WHAT YOU HAVE TO DO: Whenever a line of the entries below holds the string "START", copy that line and return it.

INPUT DATA:
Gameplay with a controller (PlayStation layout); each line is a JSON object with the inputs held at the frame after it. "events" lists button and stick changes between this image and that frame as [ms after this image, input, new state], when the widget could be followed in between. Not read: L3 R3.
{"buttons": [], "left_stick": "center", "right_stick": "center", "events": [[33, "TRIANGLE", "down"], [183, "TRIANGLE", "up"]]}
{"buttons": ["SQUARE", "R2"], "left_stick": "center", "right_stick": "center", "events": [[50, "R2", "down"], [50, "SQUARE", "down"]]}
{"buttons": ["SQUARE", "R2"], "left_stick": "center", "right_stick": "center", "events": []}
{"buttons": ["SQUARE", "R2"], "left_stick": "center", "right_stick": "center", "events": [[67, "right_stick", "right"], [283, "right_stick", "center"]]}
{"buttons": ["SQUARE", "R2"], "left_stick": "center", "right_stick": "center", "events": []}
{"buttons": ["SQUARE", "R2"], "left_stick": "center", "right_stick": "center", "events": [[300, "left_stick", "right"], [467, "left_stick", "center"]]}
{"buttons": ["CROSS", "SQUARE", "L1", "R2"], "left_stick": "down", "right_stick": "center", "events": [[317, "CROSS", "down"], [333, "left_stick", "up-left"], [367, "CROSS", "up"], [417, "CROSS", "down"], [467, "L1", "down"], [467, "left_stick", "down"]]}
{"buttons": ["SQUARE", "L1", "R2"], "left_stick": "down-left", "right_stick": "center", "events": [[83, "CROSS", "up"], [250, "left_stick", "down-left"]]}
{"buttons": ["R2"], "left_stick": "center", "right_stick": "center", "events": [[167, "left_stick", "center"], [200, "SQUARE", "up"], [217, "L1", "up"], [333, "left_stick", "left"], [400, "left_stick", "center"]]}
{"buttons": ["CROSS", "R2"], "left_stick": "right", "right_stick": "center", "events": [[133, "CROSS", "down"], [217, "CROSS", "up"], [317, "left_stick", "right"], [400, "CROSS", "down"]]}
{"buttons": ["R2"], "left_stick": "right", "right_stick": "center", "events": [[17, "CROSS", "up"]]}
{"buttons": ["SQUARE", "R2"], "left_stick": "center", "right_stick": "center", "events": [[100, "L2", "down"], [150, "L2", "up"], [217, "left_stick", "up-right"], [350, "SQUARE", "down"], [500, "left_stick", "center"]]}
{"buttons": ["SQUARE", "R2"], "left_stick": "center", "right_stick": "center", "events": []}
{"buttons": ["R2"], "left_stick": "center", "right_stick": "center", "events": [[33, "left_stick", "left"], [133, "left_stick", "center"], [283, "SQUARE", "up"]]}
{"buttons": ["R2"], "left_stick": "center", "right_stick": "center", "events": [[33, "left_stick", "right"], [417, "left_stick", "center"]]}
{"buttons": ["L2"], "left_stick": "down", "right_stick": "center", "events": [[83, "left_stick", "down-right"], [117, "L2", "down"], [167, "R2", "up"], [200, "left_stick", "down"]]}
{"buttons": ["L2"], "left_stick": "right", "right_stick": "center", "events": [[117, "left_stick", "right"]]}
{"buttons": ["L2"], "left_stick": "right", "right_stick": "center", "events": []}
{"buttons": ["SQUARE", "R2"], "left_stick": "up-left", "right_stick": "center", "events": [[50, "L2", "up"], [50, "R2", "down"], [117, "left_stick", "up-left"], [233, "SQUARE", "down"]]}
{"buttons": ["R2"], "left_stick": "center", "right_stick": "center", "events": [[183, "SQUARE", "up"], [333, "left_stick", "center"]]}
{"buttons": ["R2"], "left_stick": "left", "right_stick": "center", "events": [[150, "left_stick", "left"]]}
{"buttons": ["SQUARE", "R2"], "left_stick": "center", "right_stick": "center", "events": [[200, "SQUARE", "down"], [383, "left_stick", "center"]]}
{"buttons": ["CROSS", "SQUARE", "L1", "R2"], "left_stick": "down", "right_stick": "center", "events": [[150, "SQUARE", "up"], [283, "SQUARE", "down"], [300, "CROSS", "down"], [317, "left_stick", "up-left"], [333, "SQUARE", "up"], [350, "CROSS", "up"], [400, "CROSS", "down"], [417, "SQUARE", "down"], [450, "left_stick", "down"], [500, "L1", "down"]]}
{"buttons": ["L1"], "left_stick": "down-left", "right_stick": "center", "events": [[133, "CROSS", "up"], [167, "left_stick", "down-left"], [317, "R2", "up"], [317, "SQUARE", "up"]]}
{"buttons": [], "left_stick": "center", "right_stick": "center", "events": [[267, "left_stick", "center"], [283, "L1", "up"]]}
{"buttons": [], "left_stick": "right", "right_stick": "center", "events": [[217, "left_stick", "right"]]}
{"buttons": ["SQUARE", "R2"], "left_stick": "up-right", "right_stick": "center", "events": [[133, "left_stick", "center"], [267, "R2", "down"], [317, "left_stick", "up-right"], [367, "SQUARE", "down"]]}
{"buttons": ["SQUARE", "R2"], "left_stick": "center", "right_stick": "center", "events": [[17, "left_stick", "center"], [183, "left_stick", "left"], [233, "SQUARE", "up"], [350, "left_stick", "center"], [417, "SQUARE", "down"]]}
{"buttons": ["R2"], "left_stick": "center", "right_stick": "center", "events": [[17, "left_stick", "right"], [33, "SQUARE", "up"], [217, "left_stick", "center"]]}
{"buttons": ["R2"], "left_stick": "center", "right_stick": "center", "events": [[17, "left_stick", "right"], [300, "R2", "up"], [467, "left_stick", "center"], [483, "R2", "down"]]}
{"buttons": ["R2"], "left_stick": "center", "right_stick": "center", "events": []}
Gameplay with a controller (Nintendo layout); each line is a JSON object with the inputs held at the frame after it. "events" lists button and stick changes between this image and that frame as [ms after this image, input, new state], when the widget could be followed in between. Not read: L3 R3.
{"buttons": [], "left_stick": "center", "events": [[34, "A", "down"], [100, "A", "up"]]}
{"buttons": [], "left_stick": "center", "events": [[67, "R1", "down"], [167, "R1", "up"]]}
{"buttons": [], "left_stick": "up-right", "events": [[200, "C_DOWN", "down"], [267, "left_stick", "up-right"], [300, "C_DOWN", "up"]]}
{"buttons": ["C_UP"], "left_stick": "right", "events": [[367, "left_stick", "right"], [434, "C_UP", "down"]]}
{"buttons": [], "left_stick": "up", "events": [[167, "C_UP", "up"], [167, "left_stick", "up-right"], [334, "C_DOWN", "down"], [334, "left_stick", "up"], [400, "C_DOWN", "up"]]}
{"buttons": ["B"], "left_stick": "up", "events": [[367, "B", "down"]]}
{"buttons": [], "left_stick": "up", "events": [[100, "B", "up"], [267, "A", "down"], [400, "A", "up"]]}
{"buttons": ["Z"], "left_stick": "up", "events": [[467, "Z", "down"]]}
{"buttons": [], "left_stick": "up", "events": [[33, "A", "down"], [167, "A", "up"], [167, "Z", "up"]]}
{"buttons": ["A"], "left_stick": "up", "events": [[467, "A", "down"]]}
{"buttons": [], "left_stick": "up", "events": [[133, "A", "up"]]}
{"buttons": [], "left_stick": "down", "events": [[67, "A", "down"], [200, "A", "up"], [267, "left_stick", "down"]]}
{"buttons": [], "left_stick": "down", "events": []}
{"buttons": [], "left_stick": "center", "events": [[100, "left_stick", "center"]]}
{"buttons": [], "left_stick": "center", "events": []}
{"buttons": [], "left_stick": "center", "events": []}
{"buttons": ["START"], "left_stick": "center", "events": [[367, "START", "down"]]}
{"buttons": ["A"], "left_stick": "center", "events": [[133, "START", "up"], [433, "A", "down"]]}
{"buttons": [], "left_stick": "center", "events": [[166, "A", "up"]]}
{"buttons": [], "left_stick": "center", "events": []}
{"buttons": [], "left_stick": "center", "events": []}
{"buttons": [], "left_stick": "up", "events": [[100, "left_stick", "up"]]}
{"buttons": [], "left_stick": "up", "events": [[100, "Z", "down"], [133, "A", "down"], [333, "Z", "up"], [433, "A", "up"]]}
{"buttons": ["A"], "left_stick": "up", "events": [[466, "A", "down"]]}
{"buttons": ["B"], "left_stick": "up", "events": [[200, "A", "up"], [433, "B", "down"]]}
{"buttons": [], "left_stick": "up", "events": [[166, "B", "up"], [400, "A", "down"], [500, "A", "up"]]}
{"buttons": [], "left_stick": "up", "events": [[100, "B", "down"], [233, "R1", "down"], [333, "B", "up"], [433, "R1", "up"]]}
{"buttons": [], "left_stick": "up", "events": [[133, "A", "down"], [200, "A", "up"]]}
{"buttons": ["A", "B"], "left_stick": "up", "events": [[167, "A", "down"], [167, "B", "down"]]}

TASK RESULT:
{"buttons": ["START"], "left_stick": "center", "events": [[367, "START", "down"]]}
{"buttons": ["A"], "left_stick": "center", "events": [[133, "START", "up"], [433, "A", "down"]]}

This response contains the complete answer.